**Exercise directions:** Leave the pictures out and give every entry again exactly.

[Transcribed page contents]

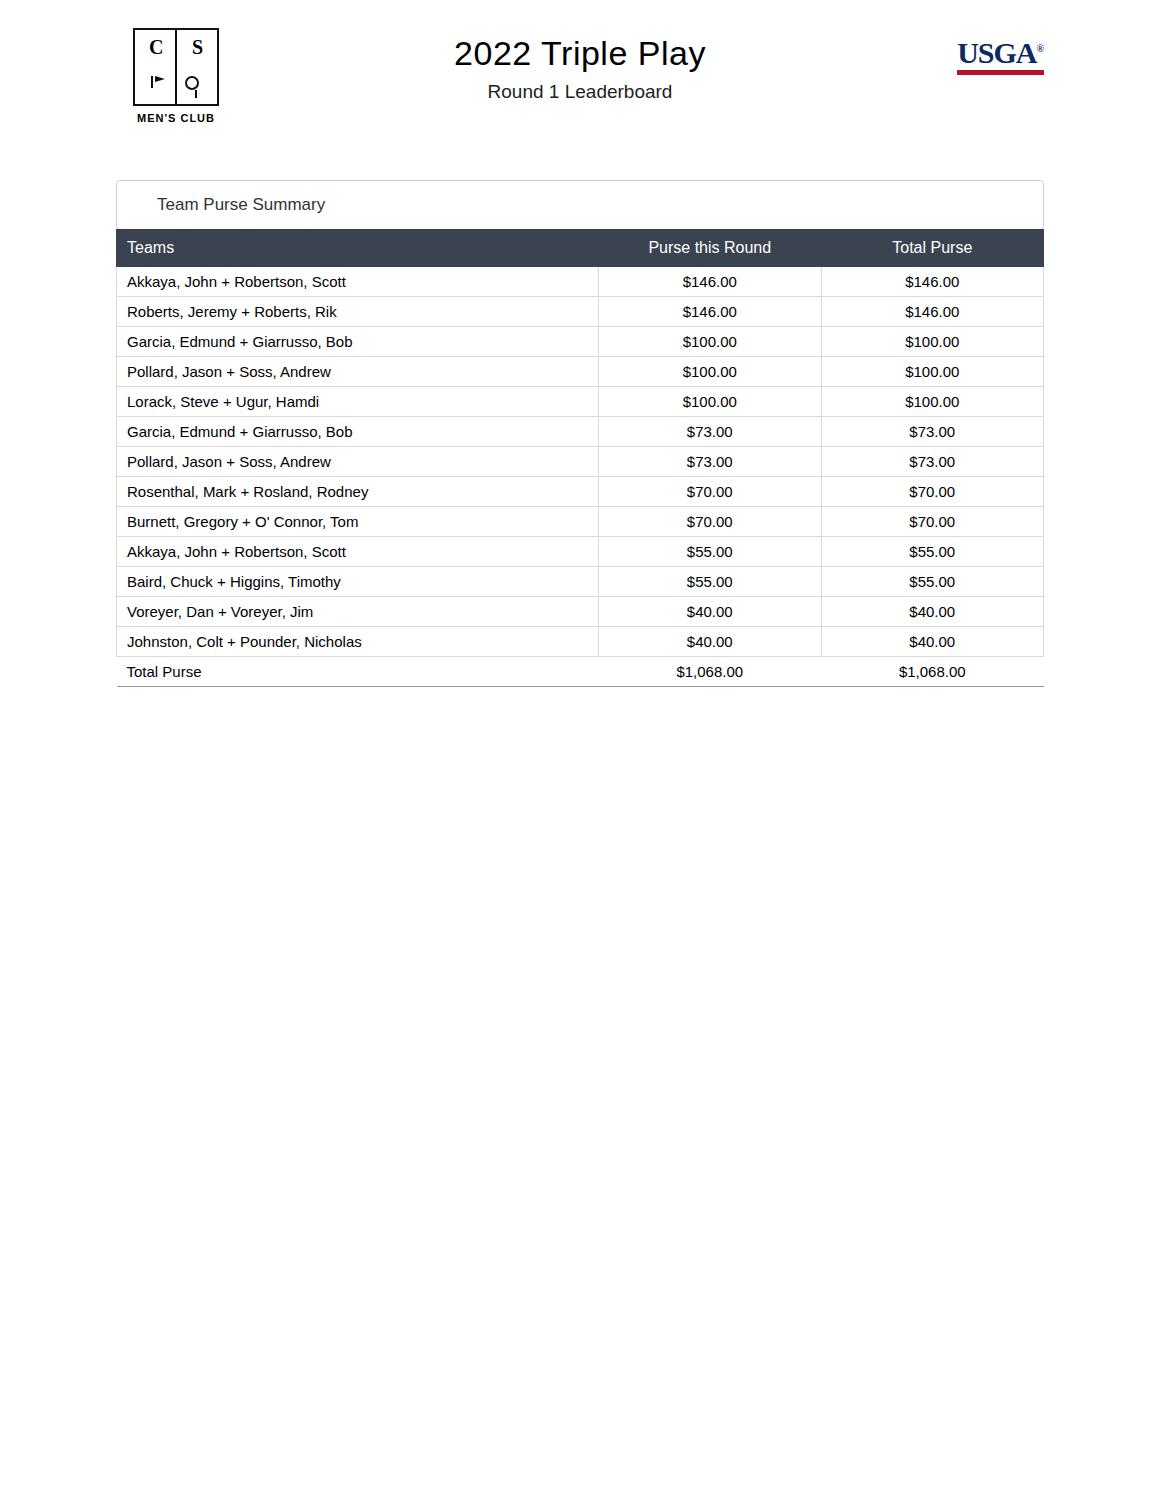C S
MEN'S CLUB
2022 Triple Play
Round 1 Leaderboard
USGA®
Team Purse Summary
| Teams | Purse this Round | Total Purse |
| --- | --- | --- |
| Akkaya, John + Robertson, Scott | $146.00 | $146.00 |
| Roberts, Jeremy + Roberts, Rik | $146.00 | $146.00 |
| Garcia, Edmund + Giarrusso, Bob | $100.00 | $100.00 |
| Pollard, Jason + Soss, Andrew | $100.00 | $100.00 |
| Lorack, Steve + Ugur, Hamdi | $100.00 | $100.00 |
| Garcia, Edmund + Giarrusso, Bob | $73.00 | $73.00 |
| Pollard, Jason + Soss, Andrew | $73.00 | $73.00 |
| Rosenthal, Mark + Rosland, Rodney | $70.00 | $70.00 |
| Burnett, Gregory + O' Connor, Tom | $70.00 | $70.00 |
| Akkaya, John + Robertson, Scott | $55.00 | $55.00 |
| Baird, Chuck + Higgins, Timothy | $55.00 | $55.00 |
| Voreyer, Dan + Voreyer, Jim | $40.00 | $40.00 |
| Johnston, Colt + Pounder, Nicholas | $40.00 | $40.00 |
| Total Purse | $1,068.00 | $1,068.00 |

**Written reply:**
C S
MEN'S CLUB
2022 Triple Play
Round 1 Leaderboard
USGA®
Team Purse Summary
| Teams | Purse this Round | Total Purse |
| --- | --- | --- |
| Akkaya, John + Robertson, Scott | $146.00 | $146.00 |
| Roberts, Jeremy + Roberts, Rik | $146.00 | $146.00 |
| Garcia, Edmund + Giarrusso, Bob | $100.00 | $100.00 |
| Pollard, Jason + Soss, Andrew | $100.00 | $100.00 |
| Lorack, Steve + Ugur, Hamdi | $100.00 | $100.00 |
| Garcia, Edmund + Giarrusso, Bob | $73.00 | $73.00 |
| Pollard, Jason + Soss, Andrew | $73.00 | $73.00 |
| Rosenthal, Mark + Rosland, Rodney | $70.00 | $70.00 |
| Burnett, Gregory + O' Connor, Tom | $70.00 | $70.00 |
| Akkaya, John + Robertson, Scott | $55.00 | $55.00 |
| Baird, Chuck + Higgins, Timothy | $55.00 | $55.00 |
| Voreyer, Dan + Voreyer, Jim | $40.00 | $40.00 |
| Johnston, Colt + Pounder, Nicholas | $40.00 | $40.00 |
| Total Purse | $1,068.00 | $1,068.00 |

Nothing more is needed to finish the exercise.